The AI side also has some history. According to GitLab’s own Terms of Use history page, GitLab’s early AI Functionality Terms (V1V2, 2023-08-14 to 2024-08-29) classified AI feature Input / Output as Customer Content, but still did not clearly say, in today’s wording, that GitLab would not use customer code to train models.

The more obvious backlash happened around 2024-04-22, in the Hacker News discussion on GitLab Duo. At the time, GitLab Duo’s FAQ said: “GitLab does not train generative AI models based on private (non-public) data.

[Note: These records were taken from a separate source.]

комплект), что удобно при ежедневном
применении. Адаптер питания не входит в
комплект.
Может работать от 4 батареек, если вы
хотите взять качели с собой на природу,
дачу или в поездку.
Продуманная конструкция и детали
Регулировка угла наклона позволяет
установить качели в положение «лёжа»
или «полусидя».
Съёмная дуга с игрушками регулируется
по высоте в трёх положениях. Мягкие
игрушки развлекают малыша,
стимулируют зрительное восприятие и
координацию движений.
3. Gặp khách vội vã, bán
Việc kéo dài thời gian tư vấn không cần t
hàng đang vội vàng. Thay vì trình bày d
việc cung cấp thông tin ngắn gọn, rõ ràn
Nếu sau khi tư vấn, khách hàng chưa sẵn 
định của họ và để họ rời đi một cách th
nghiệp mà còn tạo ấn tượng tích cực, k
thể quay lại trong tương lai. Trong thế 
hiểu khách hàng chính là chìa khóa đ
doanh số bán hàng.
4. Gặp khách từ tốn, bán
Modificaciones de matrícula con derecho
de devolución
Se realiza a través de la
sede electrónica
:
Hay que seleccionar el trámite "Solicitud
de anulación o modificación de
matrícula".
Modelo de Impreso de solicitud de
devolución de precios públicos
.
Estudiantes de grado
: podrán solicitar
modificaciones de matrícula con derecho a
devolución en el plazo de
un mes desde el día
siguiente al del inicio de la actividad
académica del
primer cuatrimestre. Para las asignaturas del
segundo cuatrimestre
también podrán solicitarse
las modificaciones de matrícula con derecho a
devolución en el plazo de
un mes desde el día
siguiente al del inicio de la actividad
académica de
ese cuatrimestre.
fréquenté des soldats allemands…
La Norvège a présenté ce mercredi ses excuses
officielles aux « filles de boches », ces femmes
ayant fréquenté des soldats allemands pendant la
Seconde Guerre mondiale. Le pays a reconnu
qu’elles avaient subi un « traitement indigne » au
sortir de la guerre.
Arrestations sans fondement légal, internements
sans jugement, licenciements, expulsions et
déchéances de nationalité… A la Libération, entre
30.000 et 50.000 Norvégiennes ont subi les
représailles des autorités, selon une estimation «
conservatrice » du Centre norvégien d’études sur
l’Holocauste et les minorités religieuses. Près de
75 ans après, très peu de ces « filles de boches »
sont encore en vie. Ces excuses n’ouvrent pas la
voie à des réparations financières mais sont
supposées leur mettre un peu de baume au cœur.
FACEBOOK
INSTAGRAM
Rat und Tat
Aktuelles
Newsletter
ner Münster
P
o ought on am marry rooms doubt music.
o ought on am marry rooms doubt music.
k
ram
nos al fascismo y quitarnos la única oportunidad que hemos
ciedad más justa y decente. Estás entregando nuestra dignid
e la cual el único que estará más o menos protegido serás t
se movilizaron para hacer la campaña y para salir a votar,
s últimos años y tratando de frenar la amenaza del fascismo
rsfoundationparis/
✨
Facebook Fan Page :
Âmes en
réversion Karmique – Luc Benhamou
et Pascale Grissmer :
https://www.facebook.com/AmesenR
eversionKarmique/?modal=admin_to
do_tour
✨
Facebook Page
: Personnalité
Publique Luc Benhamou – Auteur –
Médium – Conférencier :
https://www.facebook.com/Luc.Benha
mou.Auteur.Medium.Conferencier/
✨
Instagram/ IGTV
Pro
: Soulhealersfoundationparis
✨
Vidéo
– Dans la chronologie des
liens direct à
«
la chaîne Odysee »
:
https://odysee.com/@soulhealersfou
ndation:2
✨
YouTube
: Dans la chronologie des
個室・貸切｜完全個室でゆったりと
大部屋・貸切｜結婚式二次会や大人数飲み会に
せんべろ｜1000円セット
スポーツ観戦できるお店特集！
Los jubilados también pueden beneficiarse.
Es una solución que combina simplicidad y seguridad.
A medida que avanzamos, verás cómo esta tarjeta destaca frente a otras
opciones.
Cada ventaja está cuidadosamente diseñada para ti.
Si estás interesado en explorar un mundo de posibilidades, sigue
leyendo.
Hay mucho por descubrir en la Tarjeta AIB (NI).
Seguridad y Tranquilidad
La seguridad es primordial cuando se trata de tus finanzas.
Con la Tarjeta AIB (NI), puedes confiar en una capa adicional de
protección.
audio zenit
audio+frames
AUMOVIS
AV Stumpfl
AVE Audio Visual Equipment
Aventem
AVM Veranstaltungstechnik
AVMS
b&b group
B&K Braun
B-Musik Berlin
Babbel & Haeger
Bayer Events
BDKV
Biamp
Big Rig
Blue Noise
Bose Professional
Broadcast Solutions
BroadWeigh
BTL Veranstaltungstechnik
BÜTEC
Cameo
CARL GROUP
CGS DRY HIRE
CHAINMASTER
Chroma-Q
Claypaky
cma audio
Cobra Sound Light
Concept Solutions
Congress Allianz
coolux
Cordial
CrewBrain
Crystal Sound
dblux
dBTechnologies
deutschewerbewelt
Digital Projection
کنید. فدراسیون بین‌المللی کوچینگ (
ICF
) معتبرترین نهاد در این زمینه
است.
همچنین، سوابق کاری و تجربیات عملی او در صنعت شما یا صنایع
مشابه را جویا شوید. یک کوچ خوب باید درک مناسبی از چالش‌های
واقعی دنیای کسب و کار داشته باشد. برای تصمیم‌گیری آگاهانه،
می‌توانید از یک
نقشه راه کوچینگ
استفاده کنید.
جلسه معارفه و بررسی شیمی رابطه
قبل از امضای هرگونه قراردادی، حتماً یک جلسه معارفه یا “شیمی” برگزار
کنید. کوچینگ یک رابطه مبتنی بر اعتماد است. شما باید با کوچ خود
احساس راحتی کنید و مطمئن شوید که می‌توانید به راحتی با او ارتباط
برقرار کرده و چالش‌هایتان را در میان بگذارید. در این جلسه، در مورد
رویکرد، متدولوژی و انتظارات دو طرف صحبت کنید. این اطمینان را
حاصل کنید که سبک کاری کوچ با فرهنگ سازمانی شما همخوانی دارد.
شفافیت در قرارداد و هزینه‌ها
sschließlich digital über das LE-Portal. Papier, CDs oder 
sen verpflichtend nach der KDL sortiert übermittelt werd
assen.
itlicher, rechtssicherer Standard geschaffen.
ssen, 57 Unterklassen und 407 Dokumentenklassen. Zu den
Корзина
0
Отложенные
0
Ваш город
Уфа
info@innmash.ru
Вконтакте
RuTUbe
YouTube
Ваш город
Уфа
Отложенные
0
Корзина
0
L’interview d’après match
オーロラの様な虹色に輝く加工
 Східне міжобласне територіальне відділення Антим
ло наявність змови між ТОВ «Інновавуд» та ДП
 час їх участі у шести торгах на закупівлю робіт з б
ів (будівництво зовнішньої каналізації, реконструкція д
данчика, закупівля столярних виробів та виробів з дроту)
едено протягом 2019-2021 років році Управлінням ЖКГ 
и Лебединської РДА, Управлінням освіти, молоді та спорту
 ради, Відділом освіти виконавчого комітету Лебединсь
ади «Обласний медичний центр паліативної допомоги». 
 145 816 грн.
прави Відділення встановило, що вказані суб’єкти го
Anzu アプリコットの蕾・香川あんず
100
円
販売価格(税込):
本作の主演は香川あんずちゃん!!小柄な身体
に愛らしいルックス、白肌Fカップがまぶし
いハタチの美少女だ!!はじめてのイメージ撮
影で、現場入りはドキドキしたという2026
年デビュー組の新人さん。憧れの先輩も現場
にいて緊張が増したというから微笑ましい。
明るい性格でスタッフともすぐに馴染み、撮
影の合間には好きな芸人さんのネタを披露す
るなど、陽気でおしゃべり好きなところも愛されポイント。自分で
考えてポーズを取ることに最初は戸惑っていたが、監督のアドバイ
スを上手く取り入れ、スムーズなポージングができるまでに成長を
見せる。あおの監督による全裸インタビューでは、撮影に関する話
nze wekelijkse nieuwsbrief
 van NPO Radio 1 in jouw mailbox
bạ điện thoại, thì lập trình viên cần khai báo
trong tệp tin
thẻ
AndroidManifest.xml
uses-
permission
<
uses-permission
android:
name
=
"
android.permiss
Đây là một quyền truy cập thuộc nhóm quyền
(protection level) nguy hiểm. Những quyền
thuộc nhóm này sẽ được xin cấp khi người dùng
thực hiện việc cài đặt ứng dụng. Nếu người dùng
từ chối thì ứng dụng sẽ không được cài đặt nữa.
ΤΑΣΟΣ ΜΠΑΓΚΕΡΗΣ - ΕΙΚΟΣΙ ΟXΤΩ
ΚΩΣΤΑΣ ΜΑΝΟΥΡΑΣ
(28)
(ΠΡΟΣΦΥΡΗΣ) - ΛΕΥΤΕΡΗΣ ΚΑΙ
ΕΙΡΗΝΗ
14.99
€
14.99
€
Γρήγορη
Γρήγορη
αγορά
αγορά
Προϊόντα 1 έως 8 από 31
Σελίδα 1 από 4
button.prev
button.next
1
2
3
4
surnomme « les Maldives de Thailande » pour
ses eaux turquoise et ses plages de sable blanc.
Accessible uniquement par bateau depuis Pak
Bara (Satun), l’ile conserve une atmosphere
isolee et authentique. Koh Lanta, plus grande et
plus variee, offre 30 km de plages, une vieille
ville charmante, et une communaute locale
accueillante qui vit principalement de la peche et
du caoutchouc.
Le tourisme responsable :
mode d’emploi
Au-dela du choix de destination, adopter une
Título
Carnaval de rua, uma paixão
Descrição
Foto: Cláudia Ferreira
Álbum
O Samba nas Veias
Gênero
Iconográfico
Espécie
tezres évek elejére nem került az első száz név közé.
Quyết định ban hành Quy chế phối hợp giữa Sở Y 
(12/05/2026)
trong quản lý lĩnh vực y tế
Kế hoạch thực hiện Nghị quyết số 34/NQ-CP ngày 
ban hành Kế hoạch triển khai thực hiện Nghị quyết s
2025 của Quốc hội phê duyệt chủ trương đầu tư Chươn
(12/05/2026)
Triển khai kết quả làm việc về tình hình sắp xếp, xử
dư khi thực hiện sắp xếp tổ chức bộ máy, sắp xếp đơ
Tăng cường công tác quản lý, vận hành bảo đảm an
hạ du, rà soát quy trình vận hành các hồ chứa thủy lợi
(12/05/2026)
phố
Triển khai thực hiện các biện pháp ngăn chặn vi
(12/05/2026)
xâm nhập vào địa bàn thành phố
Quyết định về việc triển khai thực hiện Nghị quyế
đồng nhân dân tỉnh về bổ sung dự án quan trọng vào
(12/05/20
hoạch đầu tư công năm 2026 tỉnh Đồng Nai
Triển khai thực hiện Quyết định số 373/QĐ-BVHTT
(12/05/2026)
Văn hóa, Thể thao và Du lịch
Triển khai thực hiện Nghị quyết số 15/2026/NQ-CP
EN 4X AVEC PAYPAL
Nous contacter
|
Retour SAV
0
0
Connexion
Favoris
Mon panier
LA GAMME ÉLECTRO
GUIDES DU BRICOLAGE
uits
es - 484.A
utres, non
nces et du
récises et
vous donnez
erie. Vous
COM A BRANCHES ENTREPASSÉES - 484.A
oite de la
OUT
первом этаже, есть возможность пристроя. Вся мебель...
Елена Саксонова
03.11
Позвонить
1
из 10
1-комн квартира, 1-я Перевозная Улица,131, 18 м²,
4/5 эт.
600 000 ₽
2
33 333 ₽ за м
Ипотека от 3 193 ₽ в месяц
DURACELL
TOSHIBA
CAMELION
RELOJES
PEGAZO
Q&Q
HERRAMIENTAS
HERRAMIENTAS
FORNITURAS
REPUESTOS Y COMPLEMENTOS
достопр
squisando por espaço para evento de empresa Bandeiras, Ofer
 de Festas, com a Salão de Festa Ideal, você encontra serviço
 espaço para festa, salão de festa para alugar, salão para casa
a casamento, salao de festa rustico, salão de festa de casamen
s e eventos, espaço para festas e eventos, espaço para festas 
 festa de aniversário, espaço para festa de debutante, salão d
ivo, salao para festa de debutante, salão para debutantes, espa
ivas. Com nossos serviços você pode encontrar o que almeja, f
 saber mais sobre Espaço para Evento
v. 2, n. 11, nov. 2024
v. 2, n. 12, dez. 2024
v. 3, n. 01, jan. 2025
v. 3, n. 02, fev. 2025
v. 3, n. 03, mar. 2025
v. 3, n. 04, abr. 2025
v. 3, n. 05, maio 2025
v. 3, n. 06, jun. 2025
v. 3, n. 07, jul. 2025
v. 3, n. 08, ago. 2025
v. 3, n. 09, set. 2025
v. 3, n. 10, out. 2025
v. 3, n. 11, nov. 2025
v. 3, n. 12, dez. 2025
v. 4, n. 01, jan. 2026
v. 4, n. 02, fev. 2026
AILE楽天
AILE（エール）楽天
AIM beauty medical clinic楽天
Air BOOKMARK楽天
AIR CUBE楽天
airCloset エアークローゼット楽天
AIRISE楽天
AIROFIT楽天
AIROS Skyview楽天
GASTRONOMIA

The vendors we work with also do not train models based on private data.” That wording only protected private / non-public data, so people immediately pointed out the obvious implication: public code might not be protected.

Then on 2026-04-20, GitLab used GitHub Copilot’s policy change as an opportunity to fire back. In GitHub Copilot’s policy for AI training: A governance wake-up call, GitLab’s wording became much stronger: it does not train AI models on customer code at any tier, and its vendors are contractually prohibited from using customer inputs / outputs for their own purposes.

So yes, GitLab’s current “we don’t train on user code” stance is a commercial strategy to compete against GitHub. Codeberg’s position, on the other hand, is an ideological choice rooted in free software and community self-governance.